After WWII, the British took over what was left of the plant and began to produce lightweight vehicles for use in occupied Germany and by 1945 had produced over 10,000 cars. Sometime after 1945, the company was officially named Volkswagen and the town around it was re-named Wolfsburg, which is the name of the local castle.  The British tried to make sure the company went into able hands and first offered the operation to Henry Ford who turned it down faster than the declining German Mark.  Next the Brits asked the French who turned up their nose at the idea (they do the same after any question) and, in 1949 were able to turn control over the German Government. After 1949, production steadily grew and exporting to neighboring countries like Denmark, Sweeden, Belgium and other European nations became large volume and profitable.  VW even asked help from the old German coach building company Karmann (of Karmann Ghia fame) to help with their convertible production. By the early 1950’s these small icons were referred to as “Beetles”.

Eventually exported to America where they received upgrades like hydraulic brakes, more chrome and more options than their foreign counterparts, VW was truly the first major auto import to the U.S.   Sure, there was Mercedes already but not being sold like the Beetle.  As the 60’s approached, the competition from other foreign imports like Datson was the handwriting on the wall for VW to do something different.

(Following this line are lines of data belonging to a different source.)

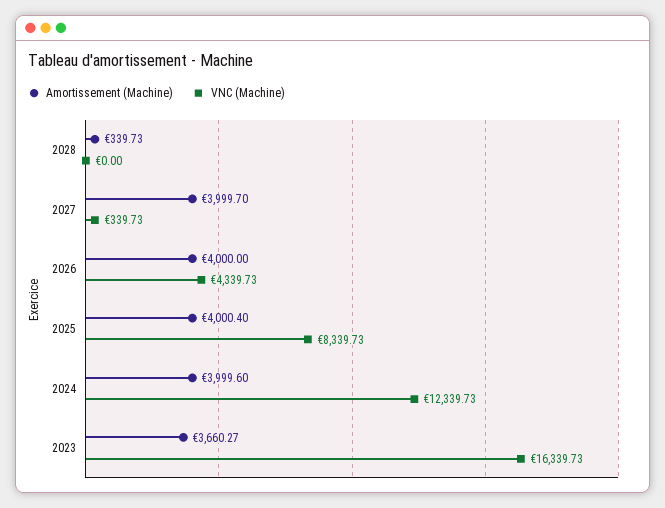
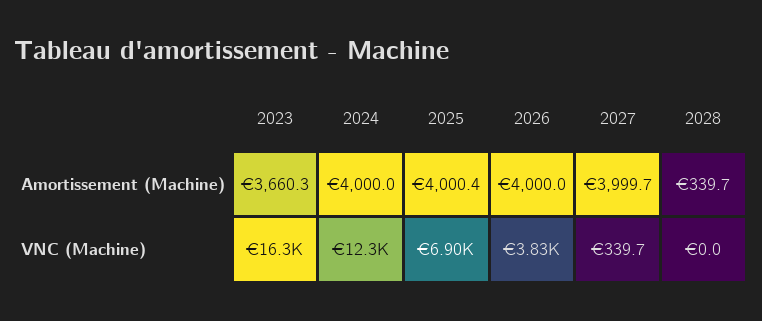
  {
    "Amortissement (Machine)": {
      "2028": 339.73,
      "2027": 3999.7,
      "2026": 4000,
      "2025": 4000.4,
-     "2024": 3999.6,
+     "2024": 4000,
      "2023": 3660.27
    },
    "VNC (Machine)": {
      "2028": 0,
      "2027": 339.73,
-     "2026": 4339.73,
+     "2026": 3830,
-     "2025": 8339.73,
+     "2025": 6900,
      "2024": 12339.73,
      "2023": 16339.73
    }
  }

One of the biggest changes was to the car’s suspension system, which was great while in town driving, however, when on an Interstate, LOOK OUT!  The slightest breeze from an oncoming semi could mean “hold on for dear life” as the car could change lanes without your intention.  Light weight was not a great benefit here.

By 1977 the Beetle had stopped production.  Even with all the changes the car was not in demand anymore even though A/C was an option.  Americans, at least, had growing families that could not practically use this small, 2-door type of transportation.  Even the Super Beetle was not enough and, to add to the German’s frustrations, the U.S. Government was pushing for stiffer safety regulations that would cost more money.  Eventually in the late 90’s the Beetle made a return in hopes of regaining the crown of small, economical car and it did draw the attention of the younger generation of Americans in spite of the fact that Americans really were not into small cars then either.